Donc un ovale émergeant d’un fond. Donc une chevelure absente. Les sourcils sont deux arcs charbonneux qui, avec l’arête du nez, la joue droite ombrée, le cou en partie dissimulé jouent en mode de réserve la partition d’une possible fuite. A moins qu’il ne s’agisse d’une présence non encore venue à sa totale profération. Tout est dans le blanc cerné de cendres, tout est crépusculaire qui annonce la nuit proche, sans doute le chant des étoiles, les songes gris, le marécage de l’inconscient où grouille l’indistinct pareil à une lourde menace. La bouche, ce monticule d’un rubescent désir, cette porte où brillent les mots du langage, voici qu’elle ne se livre que dans sa forme atténuée, ce rouge éteint qui semble annoncer la survenue d’un éternel silence. Visage éminemment insulaire flottant sur les eaux noires de l’incertitude.

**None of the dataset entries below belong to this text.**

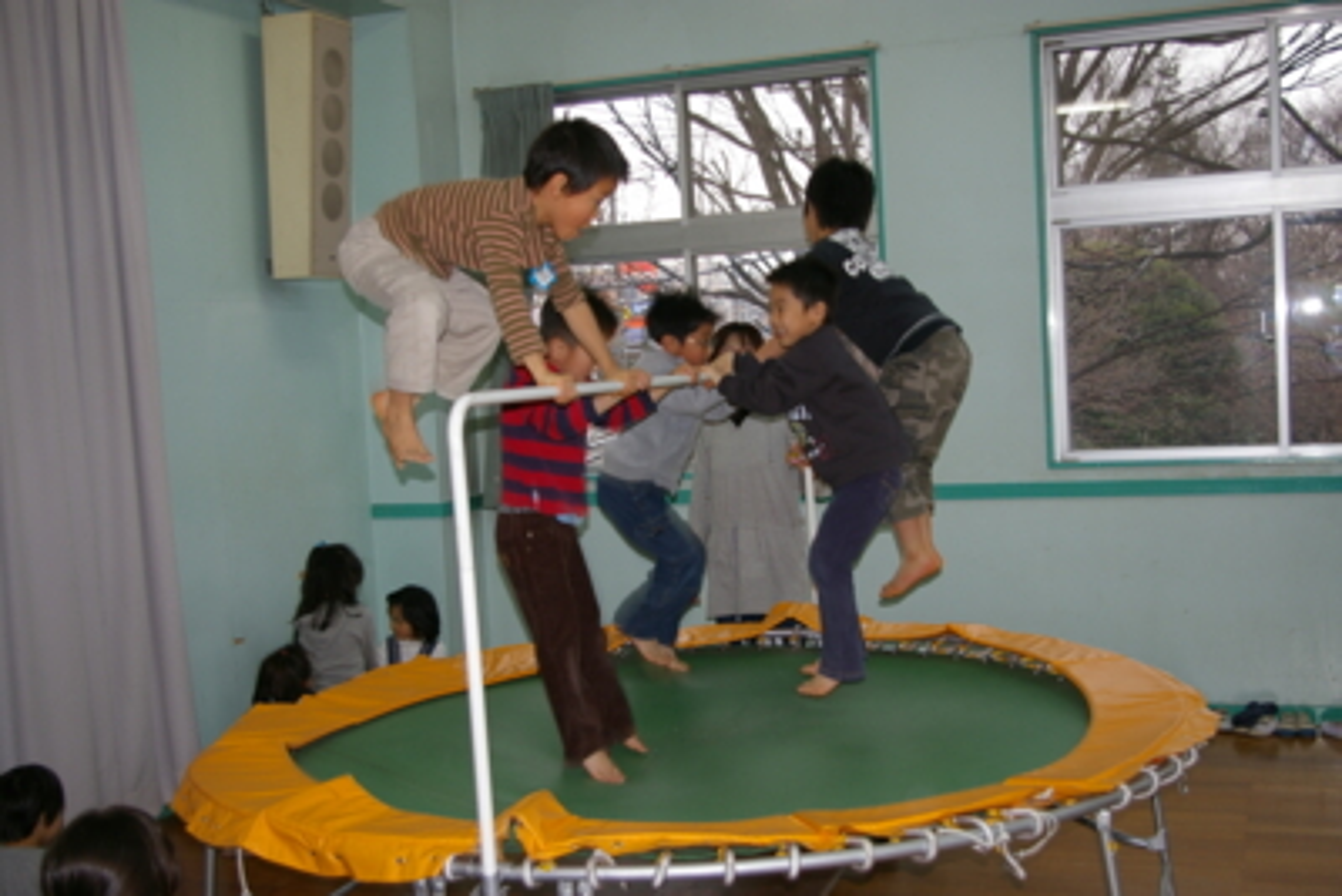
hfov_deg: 46.4
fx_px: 1566
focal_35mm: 42
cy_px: 448
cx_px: 671
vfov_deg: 31.9
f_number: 4
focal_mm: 28
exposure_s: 1/45
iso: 200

Visage étonnamment lumineux, éclairé de l’intérieur, pareil à un photophore, ce porte-lumière qui voudrait dire le luxe intérieur, la richesse confrontée au dénuement du dehors, à son agitation perpétuelle, à son inévitable légèreté. Et les yeux sans éclat, sans la moindre lunule, sans la plus petite faille ouverte vers le dedans, sans le crépitement de l’étincelle qui dirait la proximité de l’âme dont ces yeux, précisément, sont censés ouvrir la fenêtre. Non, tout est en réserve, tout est lexique retourné vers le massif de chair, tout est reflux en direction des plis de la conscience, des circonvolutions de l’esprit. Echappée soudaine d’une lueur vers le bas du corps comme pour dire son luxe, son incroyable présence, le lieu de la pure joie dont il peut être le centre d’irradiation. Mais, aussitôt découvert, voici la chemise sombre qui en referme la scène, sorte de praticable où le jeu du monde ne peut avoir lieu que dans l’occlusion, l’esquive, la mutité. Un spectacle prend fin qui nous arrache à nous-mêmes car, l’intervalle d’une vision, ni l’espace, ni le temps n’auront fait leur incessant bourdonnement, leur tumulte d’enfants agités dans quelque cour de récréation. Ceci signant, à l’évidence, la qualité d’une œuvre belle.
D’énigmatiques visages.
Cette peinture, si elle mérite amplement notre attention, nous qui la regardons avec fascination, ne saurait trouver son complet achèvement qu’à être envisagée dans l’absolu d’une chambre noire, sans clarté aucune, à la manière d’un processus uniquement symbolique. Bien évidemment nul ne la verrait, ni le dormeur occupé à rêver, ni les possibles Voyeurs que nous sommes. Cependant nul doute que son rayonnement discret ferait sa tache subtile quelque part sur l’anonymat d’un mur. Peut-être même son Modèle nous apercevrait-il, nous les Curieux, penchés sur un mystère qui nous interroge ? Ne s’est-on jamais posé la question de savoir ce que deviennent ces étranges personnages de pigments lumineux et d’ombres denses dans le calme d’un Musée lorsque celui-ci, vidé de ses Visiteurs, sommeille pour la nuit ? Peut-être alors y a-t-il d’étranges présences qui flottent entre ses murs blancs, d’énigmatiques visages qui consentent à livrer quelques unes de leurs esquisses ? Peut-être ! Ceci, cette vision hallucinée d’un monde absent comme un signe avant-coureur d’un univers sans forme, sans contenu. Mais aussi le rêve illimité qu’il est permis de poursuivre lorsque, confrontés à l’art questionnant, nous ne pouvons nous soustraire à son pouvoir étrange de séduction, d’illumination. Il suffit, une fois, une seule, d’avoir croisé l’un de ces regards aux pouvoirs illimités, en avoir éprouvé l’ivresse, rencontré le visage au détour d’une salle blanche emplie de la douce coulée du jour pour porter au-dedans de soi les stigmates de la beauté. Jamais douloureux. Epreuve seulement d’être dans le monde aux magiques confluences. Nous sommes prêts à recevoir. Oui, à recevoir avec la piété nécessaire. Car toute œuvre en son destin est d’essence religieuse. A savoir elle nous relie à ce qui est notre manque, l’altérité, sans laquelle nous ne serions même pas présents à nous-mêmes. Regardons jusqu’à l’épuisement de l’être de l’oeuvre. Là seulement est l’accomplissement d’un chemin.